6.   You can also graph the ball’s energy at all the measured times, instead of just the five in the Data Table. Using the distance data in L6 and mgh, you can store gravitational potential energy at each moment in L3. Using the velocity data in L7, you can use ½mv2 to store the ball’s kinetic energy at each moment in L2. Finally, you can find the total mechanical energy at each moment by finding the sum of the potential and kinetic energies in L2 and L3, storing the result in L4. To do these calculations will require manipulating the data outside of the DATAMATE program, so press enter, MAIN SCREEN, and then QUIT to leave DATAMATE. To calculate the kinetic energy KE using ½mv2, storing the data in L2:

·    The velocity data are stored in list L7. Where m is the mass of your ball in kg, press
0.5 x m x L7^2 sto L2. (On the TI-83 and 83 Plus, to enter L7 you must press 2nd [LIST], and then choose L7 from the list. It will be entered as LL7. To enter L2 or any of the first six lists, press 2nd and then the corresponding digit.
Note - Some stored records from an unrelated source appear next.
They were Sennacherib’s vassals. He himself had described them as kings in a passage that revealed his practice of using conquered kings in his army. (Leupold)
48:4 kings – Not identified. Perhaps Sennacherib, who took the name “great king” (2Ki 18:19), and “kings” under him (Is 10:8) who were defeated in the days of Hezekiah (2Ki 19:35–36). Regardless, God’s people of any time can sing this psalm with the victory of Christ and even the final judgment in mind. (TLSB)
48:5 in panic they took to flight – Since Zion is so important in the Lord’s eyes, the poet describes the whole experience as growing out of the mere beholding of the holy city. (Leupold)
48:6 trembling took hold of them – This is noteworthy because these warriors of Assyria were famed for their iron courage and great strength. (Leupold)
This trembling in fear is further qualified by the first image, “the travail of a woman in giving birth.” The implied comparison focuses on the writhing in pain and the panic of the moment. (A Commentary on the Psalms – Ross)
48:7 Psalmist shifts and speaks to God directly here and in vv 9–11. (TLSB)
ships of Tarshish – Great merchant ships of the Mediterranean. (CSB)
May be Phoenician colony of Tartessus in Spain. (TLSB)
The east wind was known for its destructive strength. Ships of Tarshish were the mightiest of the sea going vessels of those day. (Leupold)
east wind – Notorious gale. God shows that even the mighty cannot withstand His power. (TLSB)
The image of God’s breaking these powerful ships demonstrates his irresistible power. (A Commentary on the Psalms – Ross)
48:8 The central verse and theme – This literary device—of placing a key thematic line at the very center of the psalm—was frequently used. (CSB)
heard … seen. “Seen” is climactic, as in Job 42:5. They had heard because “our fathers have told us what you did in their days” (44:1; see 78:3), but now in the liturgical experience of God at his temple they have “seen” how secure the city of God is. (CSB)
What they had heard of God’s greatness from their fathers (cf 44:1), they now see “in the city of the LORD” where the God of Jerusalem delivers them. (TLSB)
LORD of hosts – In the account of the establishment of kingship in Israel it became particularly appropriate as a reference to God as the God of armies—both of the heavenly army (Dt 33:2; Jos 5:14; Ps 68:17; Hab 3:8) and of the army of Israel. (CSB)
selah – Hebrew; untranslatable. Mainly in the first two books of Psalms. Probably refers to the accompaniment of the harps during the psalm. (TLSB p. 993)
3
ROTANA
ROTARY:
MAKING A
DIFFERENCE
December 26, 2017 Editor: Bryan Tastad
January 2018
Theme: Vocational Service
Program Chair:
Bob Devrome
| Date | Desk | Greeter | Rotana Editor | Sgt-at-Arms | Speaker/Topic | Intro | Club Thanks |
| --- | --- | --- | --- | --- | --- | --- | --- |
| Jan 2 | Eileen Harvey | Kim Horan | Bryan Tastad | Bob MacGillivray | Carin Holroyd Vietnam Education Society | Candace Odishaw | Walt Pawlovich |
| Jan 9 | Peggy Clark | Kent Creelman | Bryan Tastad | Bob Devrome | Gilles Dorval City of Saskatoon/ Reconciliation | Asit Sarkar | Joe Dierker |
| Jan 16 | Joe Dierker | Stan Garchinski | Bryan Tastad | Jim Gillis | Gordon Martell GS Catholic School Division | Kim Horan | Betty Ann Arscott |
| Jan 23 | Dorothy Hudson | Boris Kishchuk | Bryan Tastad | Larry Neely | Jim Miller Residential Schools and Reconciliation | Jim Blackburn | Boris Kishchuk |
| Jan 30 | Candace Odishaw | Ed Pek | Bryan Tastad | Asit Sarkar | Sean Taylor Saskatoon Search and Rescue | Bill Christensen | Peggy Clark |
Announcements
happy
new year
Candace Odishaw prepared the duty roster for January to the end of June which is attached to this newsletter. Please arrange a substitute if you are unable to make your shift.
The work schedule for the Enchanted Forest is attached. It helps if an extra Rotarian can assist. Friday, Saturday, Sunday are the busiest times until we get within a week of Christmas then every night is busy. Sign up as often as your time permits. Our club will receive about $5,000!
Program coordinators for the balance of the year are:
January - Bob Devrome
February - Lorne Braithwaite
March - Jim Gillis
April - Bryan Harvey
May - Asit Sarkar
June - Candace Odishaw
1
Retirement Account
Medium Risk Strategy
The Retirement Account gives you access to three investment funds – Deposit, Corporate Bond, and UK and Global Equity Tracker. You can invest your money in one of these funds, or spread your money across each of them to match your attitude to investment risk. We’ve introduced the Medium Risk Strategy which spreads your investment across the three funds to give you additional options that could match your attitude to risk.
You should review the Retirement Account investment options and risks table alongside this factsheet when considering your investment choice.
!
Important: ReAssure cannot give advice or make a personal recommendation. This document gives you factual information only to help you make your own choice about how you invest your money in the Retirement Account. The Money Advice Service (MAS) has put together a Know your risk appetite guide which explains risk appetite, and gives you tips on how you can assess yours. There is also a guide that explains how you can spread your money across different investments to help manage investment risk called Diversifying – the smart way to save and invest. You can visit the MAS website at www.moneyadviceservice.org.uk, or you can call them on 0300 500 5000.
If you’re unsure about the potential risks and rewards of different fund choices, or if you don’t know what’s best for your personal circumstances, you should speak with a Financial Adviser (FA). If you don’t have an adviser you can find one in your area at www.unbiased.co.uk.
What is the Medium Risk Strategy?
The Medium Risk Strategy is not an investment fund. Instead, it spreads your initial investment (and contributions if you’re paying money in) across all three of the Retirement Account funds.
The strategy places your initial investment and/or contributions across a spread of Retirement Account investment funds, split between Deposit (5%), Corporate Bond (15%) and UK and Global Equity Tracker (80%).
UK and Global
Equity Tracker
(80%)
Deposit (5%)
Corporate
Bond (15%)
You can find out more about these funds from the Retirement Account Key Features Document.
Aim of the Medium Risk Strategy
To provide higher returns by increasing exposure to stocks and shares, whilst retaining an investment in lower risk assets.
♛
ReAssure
7.   In a similar way you can calculate the ball’s gravitational potential energy (PE) using mgh, where the height h comes from your distance data, storing the result at each time in L3:

·    The distance data are stored in list L6. Where m is the mass of your ball in kg, press 9.8 x  m  x L6  sto L3.

8.   Finally, calculate the ball’s total energy KE + PE and store the result in L4:

·    Press L2 +L3 sto L4.

9.   Plot the KE, PE, and total energy on your calculator:

TI-83 Plus

a.    Press 2nd [stat plot] and select Plot 1. (On the TI-73 press 2nd [PLOT].)

b.    Use the arrow keys to position the cursor on each of the following Plot1 settings. Press Enter to select any of the settings you change: Plot1 = On, Type =graph button, Xlist = L 1, Ylist = L2, and Mark = . This is the kinetic energy.

c.    Press 2nd [stat plot] and select Plot 2.

d.    Use the arrow keys to position the cursor on each of the following Plot2 settings. Press  Enter to select any of the settings you change: Plot2 = On, Type =graph button, Xlist = L 1, Ylist = L3, and Mark = +. This is the potential energy.

e.    Press 2nd [stat plot] and select Plot 3.

f.      Use the arrow keys to position the cursor on each of the following Plot3 settings. Press  Enter to select any of the settings you change: Plot3 = On, Type =graph button, Xlist = L 1, Ylist = L4, and Mark =. This is the total energy.

g.    Press  Zoom and then select ZoomStat (use cursor keys to scroll to ZoomStat) to draw a graph with the x and y ranges set to fill the screen with data.

10.   Inspect your kinetic energy vs. time graph (marked with ) for the free-fall flight of the ball. Explain its shape.

11.   Inspect your potential energy vs. time graph (marked with +) for the free-fall flight of the ball. Explain its shape.

12.   Record the three energy graphs by printing or sketching.

13.         Compare your energy graphs predictions (from the Preliminary Questions) to the real data for the ball toss.

14.   What do you conclude from the total energy vs. time graph (marked with and plotted as a line plot) about the total energy of the ball as it moved up and down in free fall? Does the total energy remain constant? Should the total energy remain constant? Why? If it does not, what sources of extra energy are there or where could the missing energy have gone?

Extensions

1.      What would change in this experiment if you used a very light ball, like a beach ball?

2.      What would happen to your experimental results if you entered the wrong mass for the ball in this experiment?